DIRECTIONS: Print each line of the records below word for word, leaving out the pictures.

MATERIAL PROVIDED:
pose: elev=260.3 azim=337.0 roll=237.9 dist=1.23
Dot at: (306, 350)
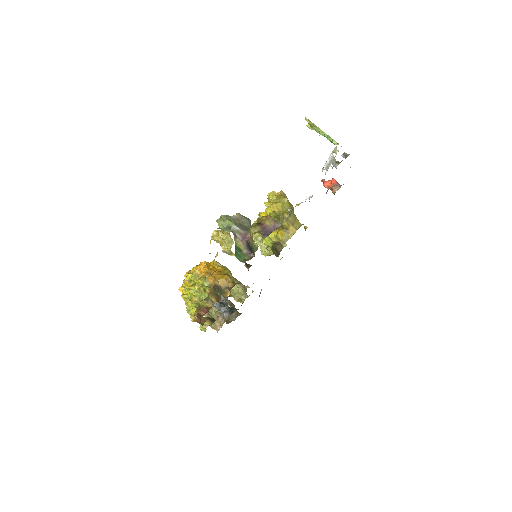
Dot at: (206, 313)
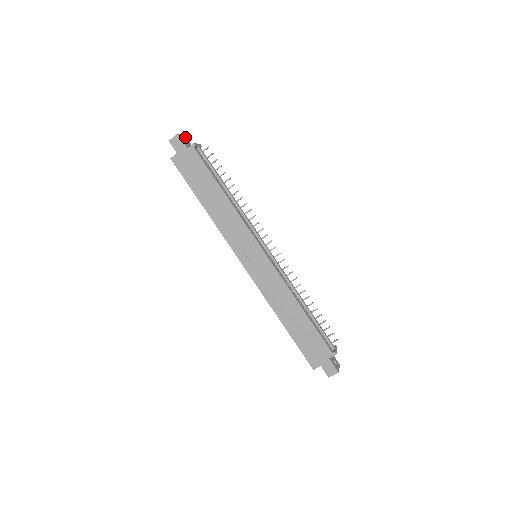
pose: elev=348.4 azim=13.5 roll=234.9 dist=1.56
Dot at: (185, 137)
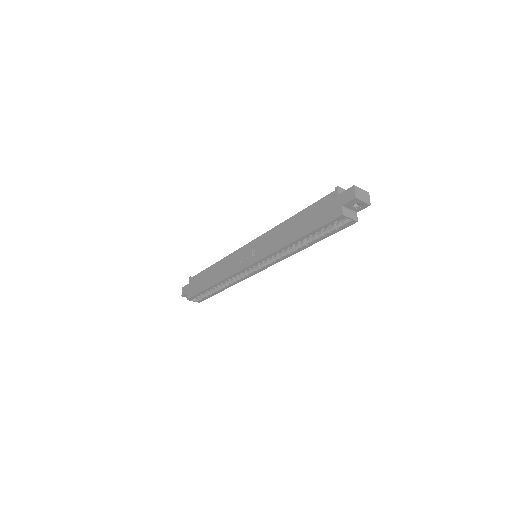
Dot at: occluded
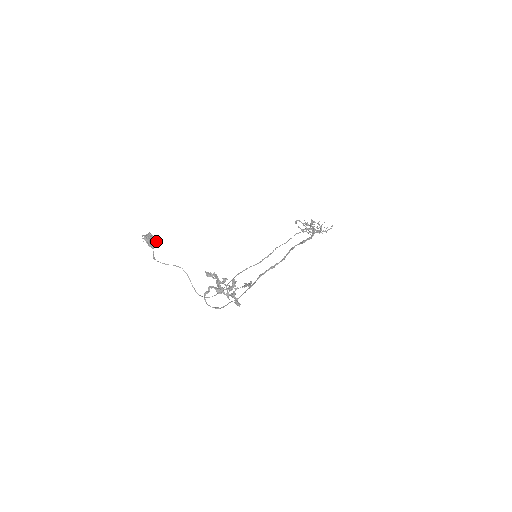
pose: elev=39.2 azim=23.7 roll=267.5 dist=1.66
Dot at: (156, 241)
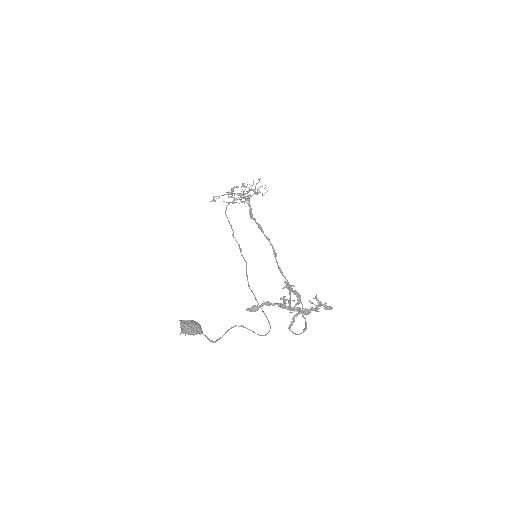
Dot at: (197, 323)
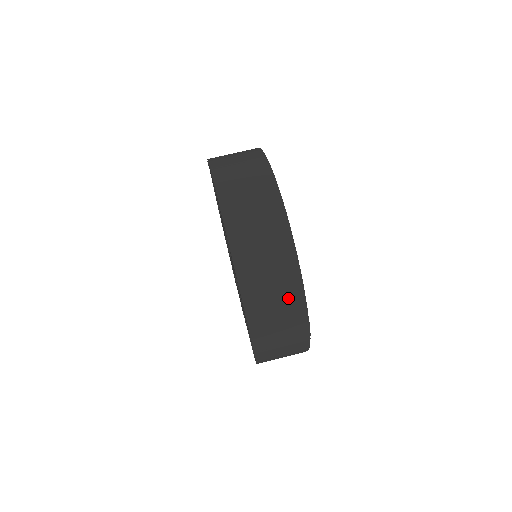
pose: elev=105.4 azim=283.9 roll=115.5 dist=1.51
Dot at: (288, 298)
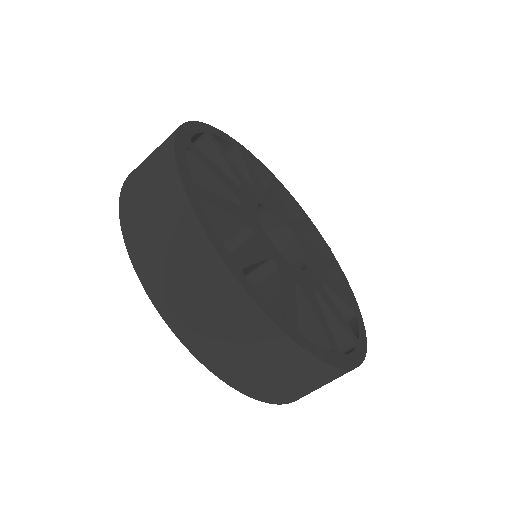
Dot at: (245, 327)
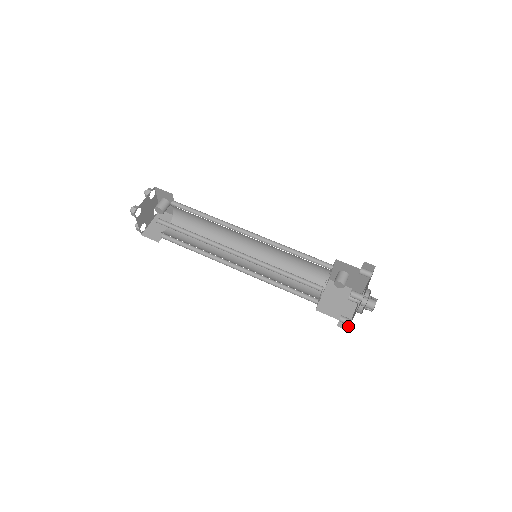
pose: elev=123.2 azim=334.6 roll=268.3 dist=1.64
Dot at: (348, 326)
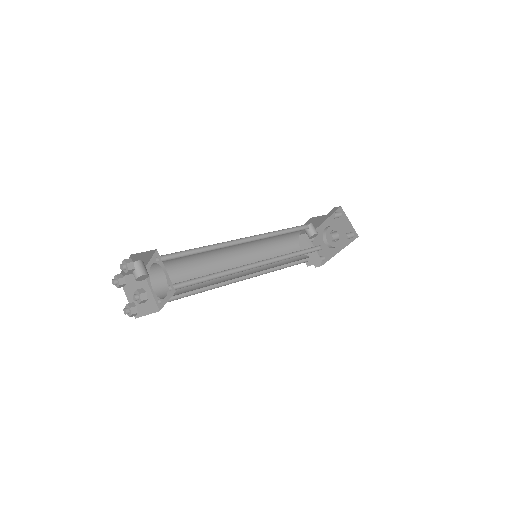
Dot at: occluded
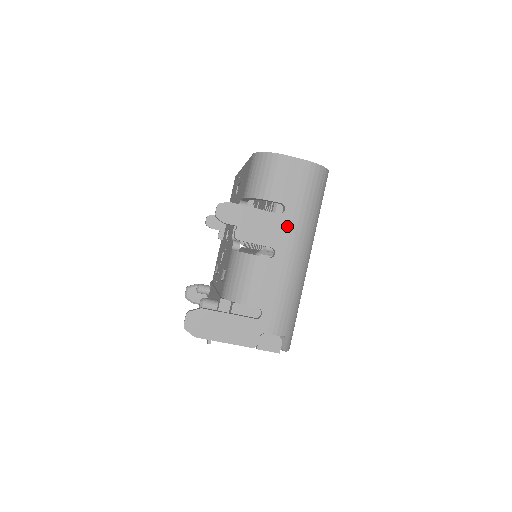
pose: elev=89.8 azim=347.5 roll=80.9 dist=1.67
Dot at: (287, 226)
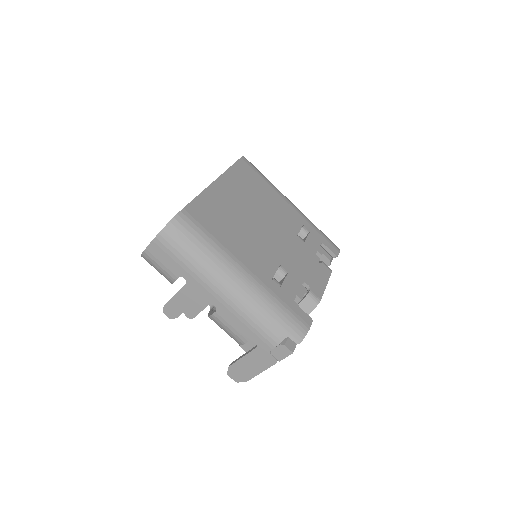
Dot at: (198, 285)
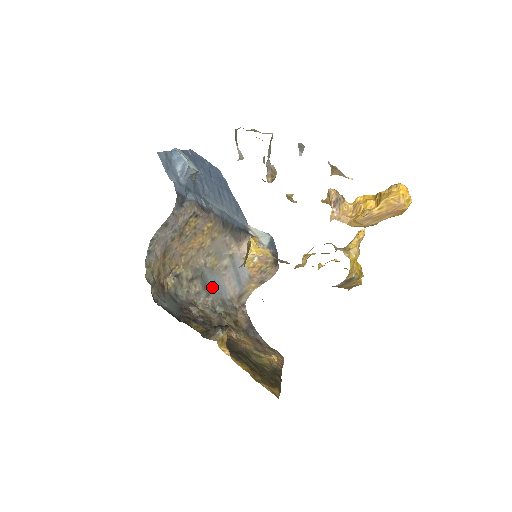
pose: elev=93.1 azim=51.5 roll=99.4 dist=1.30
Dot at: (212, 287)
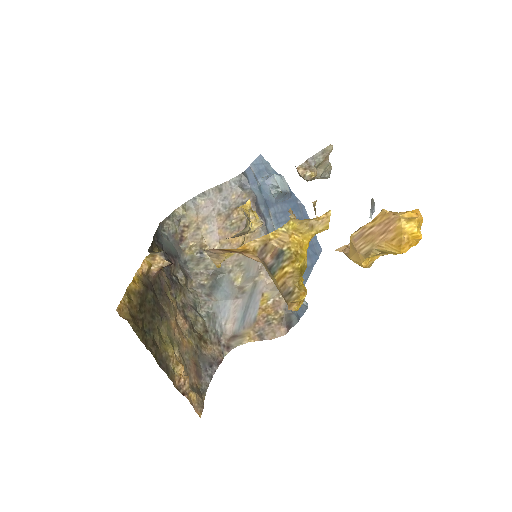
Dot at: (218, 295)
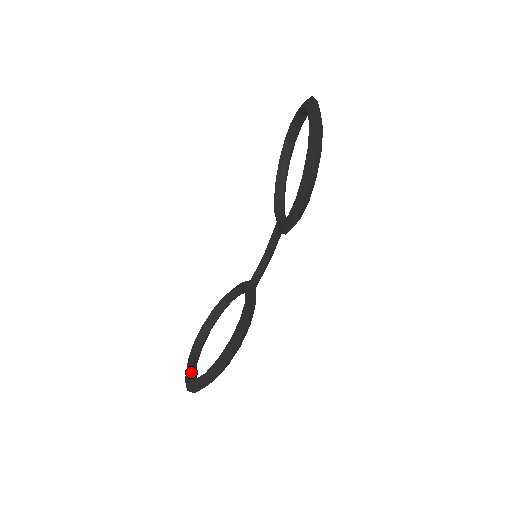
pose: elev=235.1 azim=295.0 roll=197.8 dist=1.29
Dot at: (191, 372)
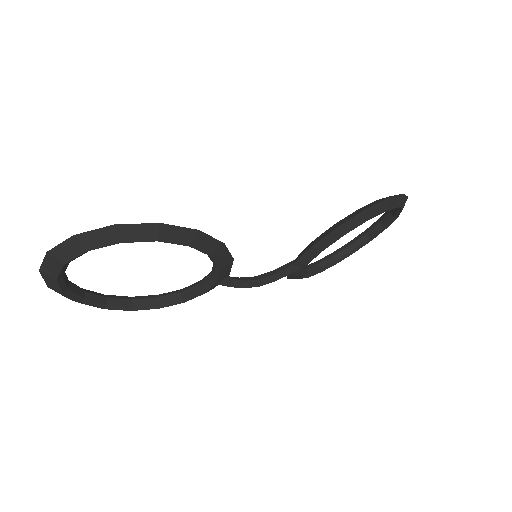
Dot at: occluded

TASK RESULT:
pose: elev=260.3 azim=337.0 roll=237.9 dist=1.23
Dot at: (306, 350)
Dot at: (206, 313)
pose: elev=348.4 azim=13.5 roll=234.9 dist=1.56
Dot at: (185, 137)
Dot at: occluded
pose: elev=39.2 azim=23.7 roll=267.5 dist=1.66
Dot at: (156, 241)
Dot at: (197, 323)
pose: elev=105.4 azim=283.9 roll=115.5 dist=1.51
Dot at: (288, 298)
Dot at: (245, 327)
pose: elev=123.2 azim=334.6 roll=268.3 dist=1.64
Dot at: (348, 326)
Dot at: occluded
pose: elev=89.8 azim=347.5 roll=80.9 dist=1.67
Dot at: (287, 226)
Dot at: (198, 285)
pose: elev=93.1 azim=51.5 roll=99.4 dist=1.30
Dot at: (212, 287)
Dot at: (218, 295)
pose: elev=235.1 azim=295.0 roll=197.8 dist=1.29
Dot at: (191, 372)
Dot at: occluded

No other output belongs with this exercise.